▶ _WHAT THE TASK ASKS_: From the records below, transcribe only the lines running from the one with "X743366Y72380D01*" through the one with "X742884Y79741D01*". Keep both of those end lines.

▶ _RECORDS FOR THE EXERCISE_:
┌──

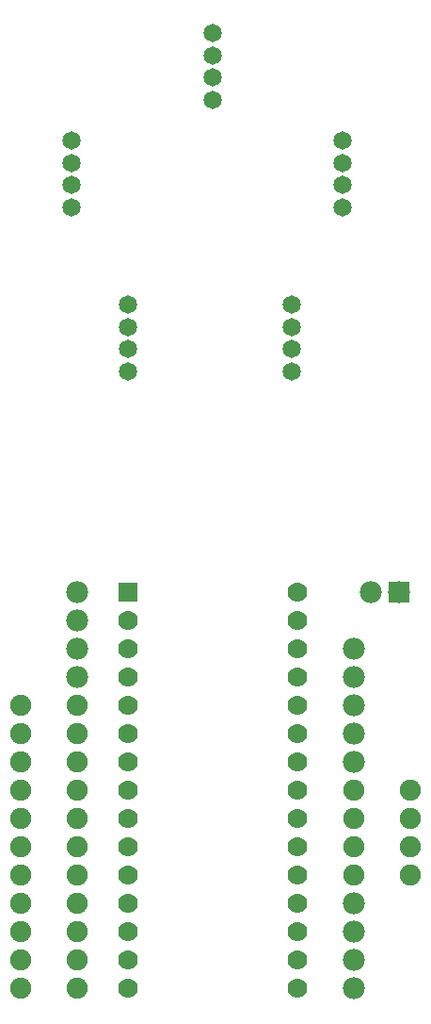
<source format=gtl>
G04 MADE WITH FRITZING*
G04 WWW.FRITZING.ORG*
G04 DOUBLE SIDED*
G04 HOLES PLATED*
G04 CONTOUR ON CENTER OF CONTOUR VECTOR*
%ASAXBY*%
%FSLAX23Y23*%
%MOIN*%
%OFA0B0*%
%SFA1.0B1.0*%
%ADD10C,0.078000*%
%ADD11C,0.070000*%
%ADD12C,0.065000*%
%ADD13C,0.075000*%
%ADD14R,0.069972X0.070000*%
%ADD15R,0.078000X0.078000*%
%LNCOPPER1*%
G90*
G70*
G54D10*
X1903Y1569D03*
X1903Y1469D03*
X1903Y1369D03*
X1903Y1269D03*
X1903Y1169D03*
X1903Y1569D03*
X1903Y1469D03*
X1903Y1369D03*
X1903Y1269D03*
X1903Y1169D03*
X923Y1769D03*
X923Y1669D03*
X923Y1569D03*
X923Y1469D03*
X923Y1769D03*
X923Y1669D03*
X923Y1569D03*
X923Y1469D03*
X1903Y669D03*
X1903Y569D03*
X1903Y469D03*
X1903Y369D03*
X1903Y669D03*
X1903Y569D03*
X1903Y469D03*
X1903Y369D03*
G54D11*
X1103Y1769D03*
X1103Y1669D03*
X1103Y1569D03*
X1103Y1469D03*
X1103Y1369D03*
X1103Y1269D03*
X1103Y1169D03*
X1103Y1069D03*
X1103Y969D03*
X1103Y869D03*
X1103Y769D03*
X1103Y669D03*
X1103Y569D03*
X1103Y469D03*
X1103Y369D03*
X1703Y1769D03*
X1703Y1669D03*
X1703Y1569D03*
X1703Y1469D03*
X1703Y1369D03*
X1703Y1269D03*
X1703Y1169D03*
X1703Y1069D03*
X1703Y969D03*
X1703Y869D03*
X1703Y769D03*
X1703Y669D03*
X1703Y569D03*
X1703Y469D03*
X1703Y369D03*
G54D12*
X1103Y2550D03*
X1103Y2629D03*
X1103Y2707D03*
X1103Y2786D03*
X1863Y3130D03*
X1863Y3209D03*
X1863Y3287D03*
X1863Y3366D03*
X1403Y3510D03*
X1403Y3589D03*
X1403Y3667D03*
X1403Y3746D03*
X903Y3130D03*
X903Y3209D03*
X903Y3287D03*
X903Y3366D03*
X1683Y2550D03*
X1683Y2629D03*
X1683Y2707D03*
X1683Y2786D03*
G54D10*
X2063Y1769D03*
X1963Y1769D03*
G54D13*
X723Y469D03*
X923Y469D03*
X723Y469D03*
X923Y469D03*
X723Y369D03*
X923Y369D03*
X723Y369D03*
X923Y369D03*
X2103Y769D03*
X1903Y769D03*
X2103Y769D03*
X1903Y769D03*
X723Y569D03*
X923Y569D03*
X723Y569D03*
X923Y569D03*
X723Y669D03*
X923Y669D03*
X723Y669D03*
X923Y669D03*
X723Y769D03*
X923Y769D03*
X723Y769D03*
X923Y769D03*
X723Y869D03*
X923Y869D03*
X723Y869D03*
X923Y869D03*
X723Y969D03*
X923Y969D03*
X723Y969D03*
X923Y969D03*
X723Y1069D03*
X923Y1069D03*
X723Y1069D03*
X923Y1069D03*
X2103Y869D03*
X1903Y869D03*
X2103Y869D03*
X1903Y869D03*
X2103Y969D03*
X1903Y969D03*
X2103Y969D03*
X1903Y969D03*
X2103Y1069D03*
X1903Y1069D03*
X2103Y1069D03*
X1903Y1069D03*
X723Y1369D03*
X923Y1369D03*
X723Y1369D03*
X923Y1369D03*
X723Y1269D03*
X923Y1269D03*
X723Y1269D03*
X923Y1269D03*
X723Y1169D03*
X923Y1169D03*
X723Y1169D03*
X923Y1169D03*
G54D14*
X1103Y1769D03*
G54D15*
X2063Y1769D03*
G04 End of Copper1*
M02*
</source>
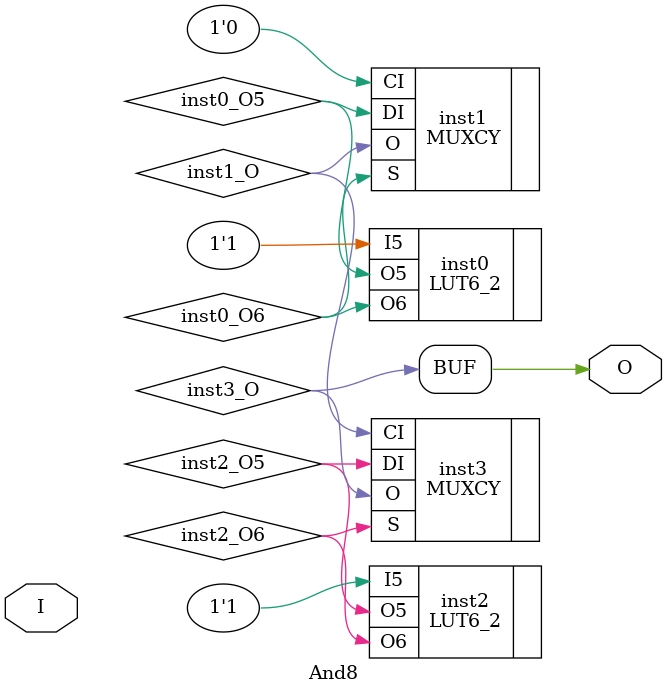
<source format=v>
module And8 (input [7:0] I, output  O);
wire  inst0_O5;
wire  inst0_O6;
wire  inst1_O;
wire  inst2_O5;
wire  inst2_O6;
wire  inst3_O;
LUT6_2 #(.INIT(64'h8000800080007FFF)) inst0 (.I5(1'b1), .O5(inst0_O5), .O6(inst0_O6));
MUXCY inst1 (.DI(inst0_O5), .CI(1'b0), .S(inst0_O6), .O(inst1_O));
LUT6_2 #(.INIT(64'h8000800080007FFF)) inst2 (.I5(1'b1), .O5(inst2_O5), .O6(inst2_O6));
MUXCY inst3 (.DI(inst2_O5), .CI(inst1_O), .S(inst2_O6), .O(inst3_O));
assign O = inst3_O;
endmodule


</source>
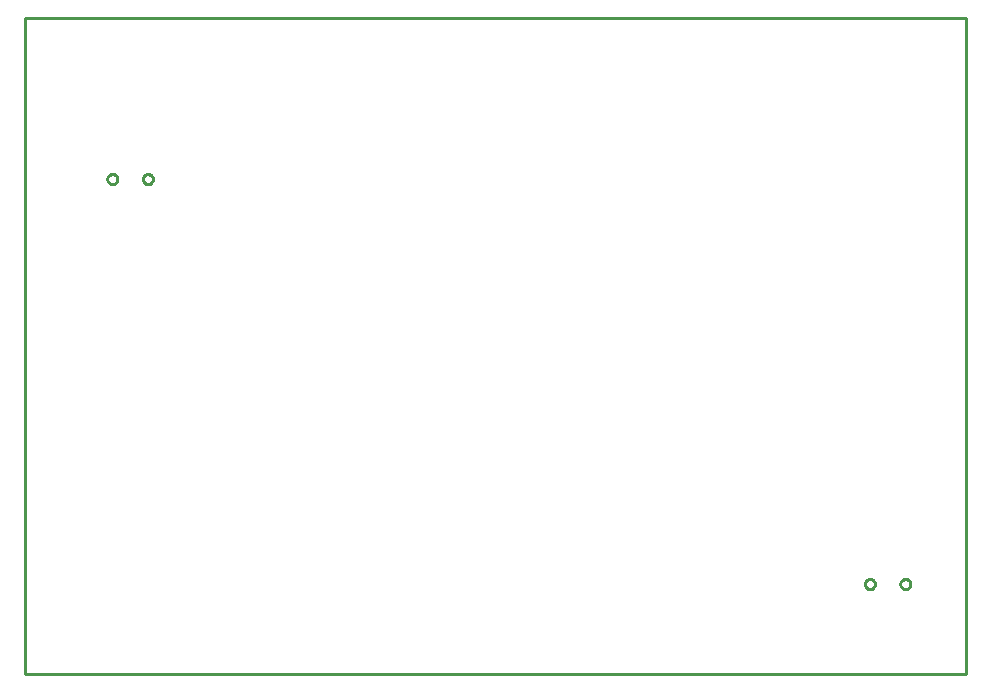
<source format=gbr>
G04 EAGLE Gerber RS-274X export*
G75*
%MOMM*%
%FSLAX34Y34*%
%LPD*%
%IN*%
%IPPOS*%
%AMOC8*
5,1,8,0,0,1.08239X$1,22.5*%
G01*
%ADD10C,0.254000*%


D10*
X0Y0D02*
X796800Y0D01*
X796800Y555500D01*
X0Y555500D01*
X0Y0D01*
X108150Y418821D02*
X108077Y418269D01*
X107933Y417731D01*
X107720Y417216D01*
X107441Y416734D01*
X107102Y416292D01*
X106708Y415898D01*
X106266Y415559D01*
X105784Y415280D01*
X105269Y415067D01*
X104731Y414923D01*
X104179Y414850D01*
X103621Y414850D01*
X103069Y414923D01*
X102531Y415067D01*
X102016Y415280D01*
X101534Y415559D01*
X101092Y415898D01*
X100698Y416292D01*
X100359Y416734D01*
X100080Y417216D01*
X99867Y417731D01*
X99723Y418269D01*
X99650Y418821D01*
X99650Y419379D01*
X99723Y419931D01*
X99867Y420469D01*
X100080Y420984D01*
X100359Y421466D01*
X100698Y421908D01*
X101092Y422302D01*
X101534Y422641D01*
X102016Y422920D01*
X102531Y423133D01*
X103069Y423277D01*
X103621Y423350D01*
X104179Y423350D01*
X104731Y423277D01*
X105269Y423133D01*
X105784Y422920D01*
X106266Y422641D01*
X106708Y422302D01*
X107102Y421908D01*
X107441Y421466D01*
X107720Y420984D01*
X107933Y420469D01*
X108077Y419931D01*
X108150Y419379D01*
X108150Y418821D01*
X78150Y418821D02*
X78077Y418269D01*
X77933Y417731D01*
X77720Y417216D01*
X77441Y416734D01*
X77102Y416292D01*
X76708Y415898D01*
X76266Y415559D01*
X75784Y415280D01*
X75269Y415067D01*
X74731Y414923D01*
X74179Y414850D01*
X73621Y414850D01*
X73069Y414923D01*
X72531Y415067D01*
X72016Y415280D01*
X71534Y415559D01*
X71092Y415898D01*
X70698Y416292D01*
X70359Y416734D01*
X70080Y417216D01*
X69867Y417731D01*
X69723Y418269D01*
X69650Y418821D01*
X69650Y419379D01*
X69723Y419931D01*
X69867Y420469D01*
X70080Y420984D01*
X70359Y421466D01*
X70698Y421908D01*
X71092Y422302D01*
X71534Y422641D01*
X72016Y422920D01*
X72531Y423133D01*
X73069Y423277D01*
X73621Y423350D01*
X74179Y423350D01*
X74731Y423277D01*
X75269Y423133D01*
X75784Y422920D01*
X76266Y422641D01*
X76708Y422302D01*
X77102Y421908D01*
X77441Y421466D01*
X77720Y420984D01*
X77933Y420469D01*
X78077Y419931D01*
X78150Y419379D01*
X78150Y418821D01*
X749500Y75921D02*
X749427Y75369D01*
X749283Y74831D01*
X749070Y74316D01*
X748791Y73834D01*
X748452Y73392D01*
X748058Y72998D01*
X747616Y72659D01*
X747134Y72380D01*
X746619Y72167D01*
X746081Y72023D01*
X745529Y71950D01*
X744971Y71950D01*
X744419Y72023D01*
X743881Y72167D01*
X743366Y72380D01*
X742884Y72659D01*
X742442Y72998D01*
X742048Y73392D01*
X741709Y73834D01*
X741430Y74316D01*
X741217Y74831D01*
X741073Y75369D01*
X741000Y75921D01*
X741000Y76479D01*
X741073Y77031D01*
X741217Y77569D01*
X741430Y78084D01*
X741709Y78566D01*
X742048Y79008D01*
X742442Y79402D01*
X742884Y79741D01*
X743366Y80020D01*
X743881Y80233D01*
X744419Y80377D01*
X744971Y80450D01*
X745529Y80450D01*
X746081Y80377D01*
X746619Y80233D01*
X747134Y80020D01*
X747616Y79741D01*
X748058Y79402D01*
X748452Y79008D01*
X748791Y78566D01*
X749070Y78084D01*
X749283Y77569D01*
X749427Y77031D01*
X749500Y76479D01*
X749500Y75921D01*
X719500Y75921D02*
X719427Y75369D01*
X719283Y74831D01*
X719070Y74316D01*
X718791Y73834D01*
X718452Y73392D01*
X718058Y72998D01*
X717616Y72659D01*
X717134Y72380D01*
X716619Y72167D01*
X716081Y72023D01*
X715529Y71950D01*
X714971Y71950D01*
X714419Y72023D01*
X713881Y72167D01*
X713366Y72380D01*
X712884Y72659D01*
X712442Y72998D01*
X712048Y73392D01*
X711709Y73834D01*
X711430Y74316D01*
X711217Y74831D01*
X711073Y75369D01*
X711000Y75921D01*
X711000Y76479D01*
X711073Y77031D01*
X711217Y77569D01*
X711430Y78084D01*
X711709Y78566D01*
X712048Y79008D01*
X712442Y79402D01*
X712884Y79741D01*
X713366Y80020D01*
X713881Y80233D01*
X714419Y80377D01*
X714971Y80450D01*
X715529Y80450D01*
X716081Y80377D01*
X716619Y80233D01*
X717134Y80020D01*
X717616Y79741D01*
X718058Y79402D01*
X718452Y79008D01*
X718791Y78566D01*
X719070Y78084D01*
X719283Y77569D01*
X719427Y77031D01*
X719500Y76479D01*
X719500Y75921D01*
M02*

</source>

└──

▶ _ANSWER FOR THE TASK_:
X743366Y72380D01*
X742884Y72659D01*
X742442Y72998D01*
X742048Y73392D01*
X741709Y73834D01*
X741430Y74316D01*
X741217Y74831D01*
X741073Y75369D01*
X741000Y75921D01*
X741000Y76479D01*
X741073Y77031D01*
X741217Y77569D01*
X741430Y78084D01*
X741709Y78566D01*
X742048Y79008D01*
X742442Y79402D01*
X742884Y79741D01*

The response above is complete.